### DATA FOR THE TASK
-- -- --
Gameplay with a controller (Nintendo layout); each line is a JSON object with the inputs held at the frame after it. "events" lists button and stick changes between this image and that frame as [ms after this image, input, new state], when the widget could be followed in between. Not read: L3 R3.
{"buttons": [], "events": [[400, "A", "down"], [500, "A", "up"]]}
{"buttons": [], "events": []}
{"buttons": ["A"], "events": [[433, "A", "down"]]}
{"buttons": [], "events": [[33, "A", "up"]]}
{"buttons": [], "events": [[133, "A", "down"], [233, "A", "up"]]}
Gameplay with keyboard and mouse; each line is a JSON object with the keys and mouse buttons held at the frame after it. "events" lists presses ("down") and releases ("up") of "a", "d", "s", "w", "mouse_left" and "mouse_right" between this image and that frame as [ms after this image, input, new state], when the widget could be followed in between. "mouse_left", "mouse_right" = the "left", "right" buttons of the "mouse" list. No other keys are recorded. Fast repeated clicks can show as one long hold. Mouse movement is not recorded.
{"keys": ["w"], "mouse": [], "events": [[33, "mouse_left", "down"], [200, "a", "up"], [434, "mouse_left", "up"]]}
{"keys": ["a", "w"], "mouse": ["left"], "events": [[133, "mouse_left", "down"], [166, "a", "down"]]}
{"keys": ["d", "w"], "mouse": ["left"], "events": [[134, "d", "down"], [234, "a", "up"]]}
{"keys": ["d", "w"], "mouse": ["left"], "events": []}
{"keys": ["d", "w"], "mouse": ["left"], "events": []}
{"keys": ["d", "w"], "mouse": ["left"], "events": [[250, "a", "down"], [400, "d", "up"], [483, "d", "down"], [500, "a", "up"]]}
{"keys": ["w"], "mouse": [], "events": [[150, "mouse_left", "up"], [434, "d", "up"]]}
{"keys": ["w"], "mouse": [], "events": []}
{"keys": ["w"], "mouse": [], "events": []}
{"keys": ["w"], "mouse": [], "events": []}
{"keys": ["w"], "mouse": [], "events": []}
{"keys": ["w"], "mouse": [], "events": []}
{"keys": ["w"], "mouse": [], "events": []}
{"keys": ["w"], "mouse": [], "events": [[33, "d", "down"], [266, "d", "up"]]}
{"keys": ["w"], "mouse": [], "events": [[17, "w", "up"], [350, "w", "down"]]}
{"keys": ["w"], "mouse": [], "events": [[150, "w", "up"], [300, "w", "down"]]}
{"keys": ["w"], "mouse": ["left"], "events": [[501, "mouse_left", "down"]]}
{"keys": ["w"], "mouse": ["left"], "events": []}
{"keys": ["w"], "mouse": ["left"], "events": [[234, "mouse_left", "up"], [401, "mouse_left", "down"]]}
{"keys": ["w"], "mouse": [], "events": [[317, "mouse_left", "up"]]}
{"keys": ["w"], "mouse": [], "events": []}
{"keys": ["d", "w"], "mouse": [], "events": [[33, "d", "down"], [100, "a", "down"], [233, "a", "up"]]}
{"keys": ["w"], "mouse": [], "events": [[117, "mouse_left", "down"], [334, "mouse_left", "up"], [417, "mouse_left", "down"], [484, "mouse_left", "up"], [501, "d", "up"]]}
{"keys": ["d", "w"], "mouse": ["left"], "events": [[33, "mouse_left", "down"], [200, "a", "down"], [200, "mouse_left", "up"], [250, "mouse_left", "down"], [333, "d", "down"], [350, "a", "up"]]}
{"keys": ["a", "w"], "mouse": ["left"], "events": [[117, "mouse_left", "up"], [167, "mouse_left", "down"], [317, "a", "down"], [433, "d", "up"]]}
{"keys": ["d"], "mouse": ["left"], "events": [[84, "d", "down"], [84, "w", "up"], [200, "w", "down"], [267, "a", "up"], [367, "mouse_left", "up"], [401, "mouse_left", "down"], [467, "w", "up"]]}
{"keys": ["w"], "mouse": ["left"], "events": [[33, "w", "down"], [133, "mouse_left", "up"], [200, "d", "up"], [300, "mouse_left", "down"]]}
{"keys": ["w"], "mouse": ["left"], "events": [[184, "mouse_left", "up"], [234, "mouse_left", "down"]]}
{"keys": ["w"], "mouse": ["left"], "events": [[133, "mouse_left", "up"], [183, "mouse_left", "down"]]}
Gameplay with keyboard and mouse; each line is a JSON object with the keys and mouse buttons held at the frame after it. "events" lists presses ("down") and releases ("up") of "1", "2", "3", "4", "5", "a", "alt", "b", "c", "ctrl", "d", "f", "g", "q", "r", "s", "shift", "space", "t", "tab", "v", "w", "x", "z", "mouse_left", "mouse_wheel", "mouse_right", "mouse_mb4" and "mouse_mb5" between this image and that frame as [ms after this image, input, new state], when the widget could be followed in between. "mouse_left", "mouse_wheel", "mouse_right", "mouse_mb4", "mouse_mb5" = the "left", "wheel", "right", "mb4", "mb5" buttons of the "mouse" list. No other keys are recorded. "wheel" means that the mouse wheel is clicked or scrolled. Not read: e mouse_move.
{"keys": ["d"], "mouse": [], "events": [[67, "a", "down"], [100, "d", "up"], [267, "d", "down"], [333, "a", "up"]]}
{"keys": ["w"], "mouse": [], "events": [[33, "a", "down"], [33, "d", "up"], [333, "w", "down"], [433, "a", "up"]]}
-- -- --
In full, transcribe each entry of the material exactly.

Gameplay with a controller (Nintendo layout); each line is a JSON object with the inputs held at the frame after it. "events" lists button and stick changes between this image and that frame as [ms after this image, input, new state], when the widget could be followed in between. Not read: L3 R3.
{"buttons": [], "events": [[400, "A", "down"], [500, "A", "up"]]}
{"buttons": [], "events": []}
{"buttons": ["A"], "events": [[433, "A", "down"]]}
{"buttons": [], "events": [[33, "A", "up"]]}
{"buttons": [], "events": [[133, "A", "down"], [233, "A", "up"]]}
Gameplay with keyboard and mouse; each line is a JSON object with the keys and mouse buttons held at the frame after it. "events" lists presses ("down") and releases ("up") of "a", "d", "s", "w", "mouse_left" and "mouse_right" between this image and that frame as [ms after this image, input, new state], when the widget could be followed in between. "mouse_left", "mouse_right" = the "left", "right" buttons of the "mouse" list. No other keys are recorded. Fast repeated clicks can show as one long hold. Mouse movement is not recorded.
{"keys": ["w"], "mouse": [], "events": [[33, "mouse_left", "down"], [200, "a", "up"], [434, "mouse_left", "up"]]}
{"keys": ["a", "w"], "mouse": ["left"], "events": [[133, "mouse_left", "down"], [166, "a", "down"]]}
{"keys": ["d", "w"], "mouse": ["left"], "events": [[134, "d", "down"], [234, "a", "up"]]}
{"keys": ["d", "w"], "mouse": ["left"], "events": []}
{"keys": ["d", "w"], "mouse": ["left"], "events": []}
{"keys": ["d", "w"], "mouse": ["left"], "events": [[250, "a", "down"], [400, "d", "up"], [483, "d", "down"], [500, "a", "up"]]}
{"keys": ["w"], "mouse": [], "events": [[150, "mouse_left", "up"], [434, "d", "up"]]}
{"keys": ["w"], "mouse": [], "events": []}
{"keys": ["w"], "mouse": [], "events": []}
{"keys": ["w"], "mouse": [], "events": []}
{"keys": ["w"], "mouse": [], "events": []}
{"keys": ["w"], "mouse": [], "events": []}
{"keys": ["w"], "mouse": [], "events": []}
{"keys": ["w"], "mouse": [], "events": [[33, "d", "down"], [266, "d", "up"]]}
{"keys": ["w"], "mouse": [], "events": [[17, "w", "up"], [350, "w", "down"]]}
{"keys": ["w"], "mouse": [], "events": [[150, "w", "up"], [300, "w", "down"]]}
{"keys": ["w"], "mouse": ["left"], "events": [[501, "mouse_left", "down"]]}
{"keys": ["w"], "mouse": ["left"], "events": []}
{"keys": ["w"], "mouse": ["left"], "events": [[234, "mouse_left", "up"], [401, "mouse_left", "down"]]}
{"keys": ["w"], "mouse": [], "events": [[317, "mouse_left", "up"]]}
{"keys": ["w"], "mouse": [], "events": []}
{"keys": ["d", "w"], "mouse": [], "events": [[33, "d", "down"], [100, "a", "down"], [233, "a", "up"]]}
{"keys": ["w"], "mouse": [], "events": [[117, "mouse_left", "down"], [334, "mouse_left", "up"], [417, "mouse_left", "down"], [484, "mouse_left", "up"], [501, "d", "up"]]}
{"keys": ["d", "w"], "mouse": ["left"], "events": [[33, "mouse_left", "down"], [200, "a", "down"], [200, "mouse_left", "up"], [250, "mouse_left", "down"], [333, "d", "down"], [350, "a", "up"]]}
{"keys": ["a", "w"], "mouse": ["left"], "events": [[117, "mouse_left", "up"], [167, "mouse_left", "down"], [317, "a", "down"], [433, "d", "up"]]}
{"keys": ["d"], "mouse": ["left"], "events": [[84, "d", "down"], [84, "w", "up"], [200, "w", "down"], [267, "a", "up"], [367, "mouse_left", "up"], [401, "mouse_left", "down"], [467, "w", "up"]]}
{"keys": ["w"], "mouse": ["left"], "events": [[33, "w", "down"], [133, "mouse_left", "up"], [200, "d", "up"], [300, "mouse_left", "down"]]}
{"keys": ["w"], "mouse": ["left"], "events": [[184, "mouse_left", "up"], [234, "mouse_left", "down"]]}
{"keys": ["w"], "mouse": ["left"], "events": [[133, "mouse_left", "up"], [183, "mouse_left", "down"]]}
Gameplay with keyboard and mouse; each line is a JSON object with the keys and mouse buttons held at the frame after it. "events" lists presses ("down") and releases ("up") of "1", "2", "3", "4", "5", "a", "alt", "b", "c", "ctrl", "d", "f", "g", "q", "r", "s", "shift", "space", "t", "tab", "v", "w", "x", "z", "mouse_left", "mouse_wheel", "mouse_right", "mouse_mb4" and "mouse_mb5" between this image and that frame as [ms after this image, input, new state], when the widget could be followed in between. "mouse_left", "mouse_wheel", "mouse_right", "mouse_mb4", "mouse_mb5" = the "left", "wheel", "right", "mb4", "mb5" buttons of the "mouse" list. No other keys are recorded. "wheel" means that the mouse wheel is clicked or scrolled. Not read: e mouse_move.
{"keys": ["d"], "mouse": [], "events": [[67, "a", "down"], [100, "d", "up"], [267, "d", "down"], [333, "a", "up"]]}
{"keys": ["w"], "mouse": [], "events": [[33, "a", "down"], [33, "d", "up"], [333, "w", "down"], [433, "a", "up"]]}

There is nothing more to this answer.